Another Chinese Resource Grab

The stakes just got higher in the 3-D chess game China’s playing for natural resources. On one dimension, the Middle Kingdom is on the offensive. But on another, it’s playing strictly defense…

Beijing is ordering state-owned businesses to explore a bid for PotashCorp (POT), the Canadian fertilizer giant that’s already fending off a hostile bid from BHP Billiton, the Anglo-Australian mining giant.

Just a quick reminder of the significance here: You can’t run a modern farm without fertilizer. And you can’t have fertilizer without three main ingredients…

Potash (POT is the world’s No. 1 producer)
Phosphate (POT is the world’s No. 3 producer)
Nitrogen (POT is the world’s No. 3 producer).

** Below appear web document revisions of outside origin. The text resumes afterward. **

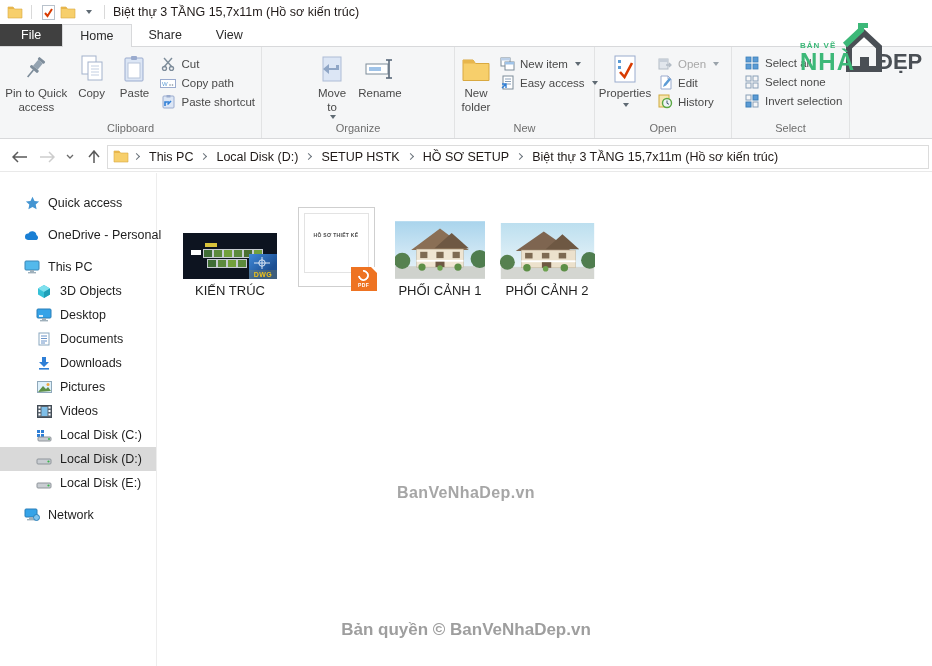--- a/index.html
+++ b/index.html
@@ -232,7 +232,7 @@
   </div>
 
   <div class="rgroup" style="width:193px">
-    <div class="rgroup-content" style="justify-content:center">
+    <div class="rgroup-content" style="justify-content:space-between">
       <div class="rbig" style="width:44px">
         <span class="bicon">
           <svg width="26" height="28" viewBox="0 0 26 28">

Still, this is not another thread to the “China buys the world” story line. This is a defensive move. China fears BHP gaining “too much” pricing power in the world potash market. Already, BHP is on track to generate 15% of world potash production by 2020. Add POT and the number would be more like 35%.

Thus, the Chinese state-owned firm Sinochem has hired HSBC for advice on how to proceed with a bid for POT. And according to Reuters, Beijing is quietly pushing a Canadian pension fund to submit its own bid.

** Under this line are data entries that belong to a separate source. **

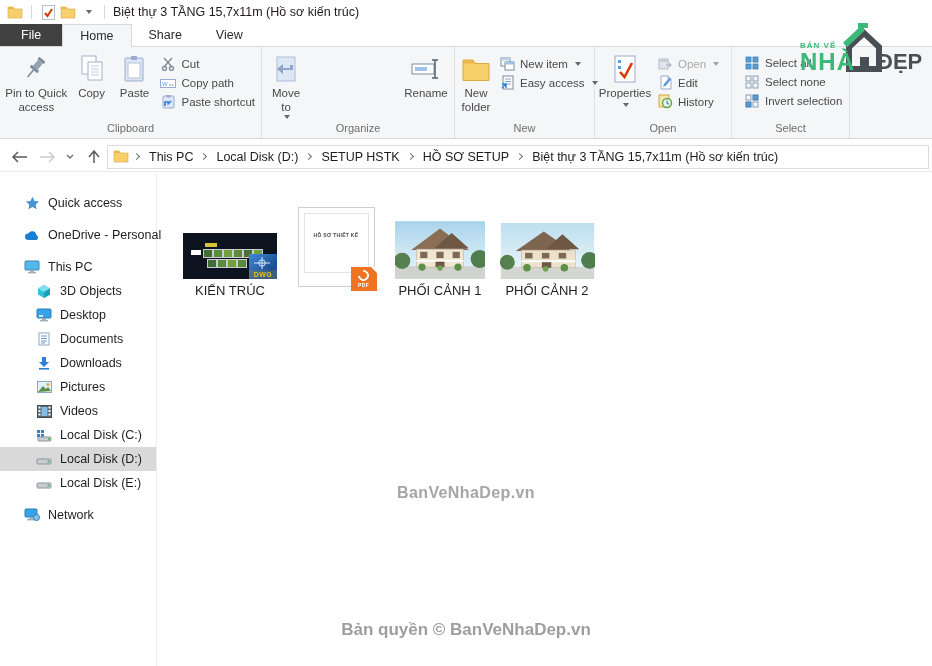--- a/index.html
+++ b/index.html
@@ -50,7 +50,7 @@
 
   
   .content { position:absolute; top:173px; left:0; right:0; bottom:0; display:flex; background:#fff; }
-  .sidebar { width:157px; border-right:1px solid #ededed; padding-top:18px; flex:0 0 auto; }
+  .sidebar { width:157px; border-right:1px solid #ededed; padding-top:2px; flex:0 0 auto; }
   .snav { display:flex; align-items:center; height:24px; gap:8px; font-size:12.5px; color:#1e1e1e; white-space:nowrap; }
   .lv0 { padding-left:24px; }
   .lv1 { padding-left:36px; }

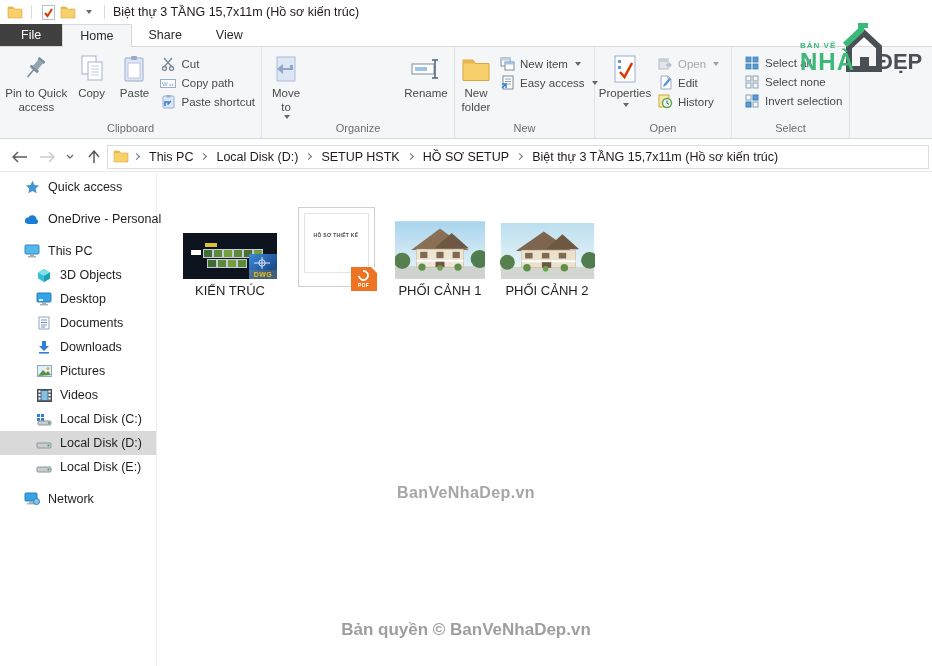--- a/index.html
+++ b/index.html
@@ -59,7 +59,7 @@
   .snav .nicon { width:16px; height:16px; flex:0 0 auto; display:flex; align-items:center; justify-content:center; }
 
   .main { flex:1; position:relative; padding:22px 0 0 20px; }
-  .files { display:flex; align-items:center; }
+  .files { display:flex; align-items:flex-start; }
   .file-item { display:flex; flex-direction:column; align-items:center; }
   .thumb-area { height:84px; width:100%; display:flex; align-items:flex-end; justify-content:center; position:relative; margin-bottom:4px; }
   .file-label { font-size:13px; text-align:center; line-height:1.25; color:#1e1e1e; max-width:100px; }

That latter move would undoubtedly go over better in Ottawa. The Canadian government has no qualms about letting China buy into the Alberta oil sands (Sinopec is buying a 9% stake in the region’s biggest deposit). But POT is a bridge too far for the Canadians. It’s liable to generate the same kind of static China got from Washington in 2005 by bidding for Unocal.

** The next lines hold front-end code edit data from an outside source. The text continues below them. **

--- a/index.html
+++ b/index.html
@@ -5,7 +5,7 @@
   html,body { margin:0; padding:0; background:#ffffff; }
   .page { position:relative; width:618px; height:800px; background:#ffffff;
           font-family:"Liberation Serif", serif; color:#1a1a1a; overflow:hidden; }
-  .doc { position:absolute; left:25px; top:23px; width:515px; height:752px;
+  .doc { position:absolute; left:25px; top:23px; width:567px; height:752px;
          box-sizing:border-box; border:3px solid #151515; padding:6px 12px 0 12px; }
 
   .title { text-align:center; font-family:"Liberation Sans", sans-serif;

But on another resource front, China is pressing its advantage. The mainstream is finally catching up to something we’ve been writing about for years…

“China’s monopoly on elements used in computer disc drives, electric cars, military weapons and other key products could mean a crisis for the West,” says a UPI article this week.

“Behind the rise of resource-poor countries like Japan, South Korea and China into industrial giants,” reports The Economist, “has been the readiness of other countries to sell them critical commodities, albeit sometimes at excruciating cost. An unfolding collision around a group of elements known as ‘rare earths’ is seen by some as a test of China’s willingness to reciprocate.”

“China defended its controls on exports of rare earth,” Bloomberg reported last week, “after Japanese officials raised concerns about supplies of the raw materials used in the manufacture of products from cell phones to radar.”

If you’re new to all this, here’s the skinny: “Rare earths” comprise 17 elements used in everything from iPods to guided missiles. Depending on whose estimate you see, China controls 93-97% of world production.

“The rare earths issue is more than just an investment story,” says Energy and Scarcity Investor’s Byron King, who first alerted us to rare earths in early 2008, “although I believe that smart investors can make a serious killing over the next couple of years.

“Rare earths also embody something about the national cultures of China, versus the US and other Western nations – Canada, Australia, Japan, members of the European Union. My view is that competency in the rare earths space is an indication of where any nation plans to go in the next 50 or 100 years.

“Yes, rare earths are THAT critical to the next generations of technology, in things like energy, metallurgy, materials and environmental control. If a nation ‘does’ rare earths, that nation will prosper in the coming decades. If a nation neglects rare earths, that nation is making the collective decision to decline into the backwaters of the future global economy. It’s a nation in decline. Rare earths embody the Chinese concept of a ‘sunrise’ nation, versus a ‘sunset’ nation.”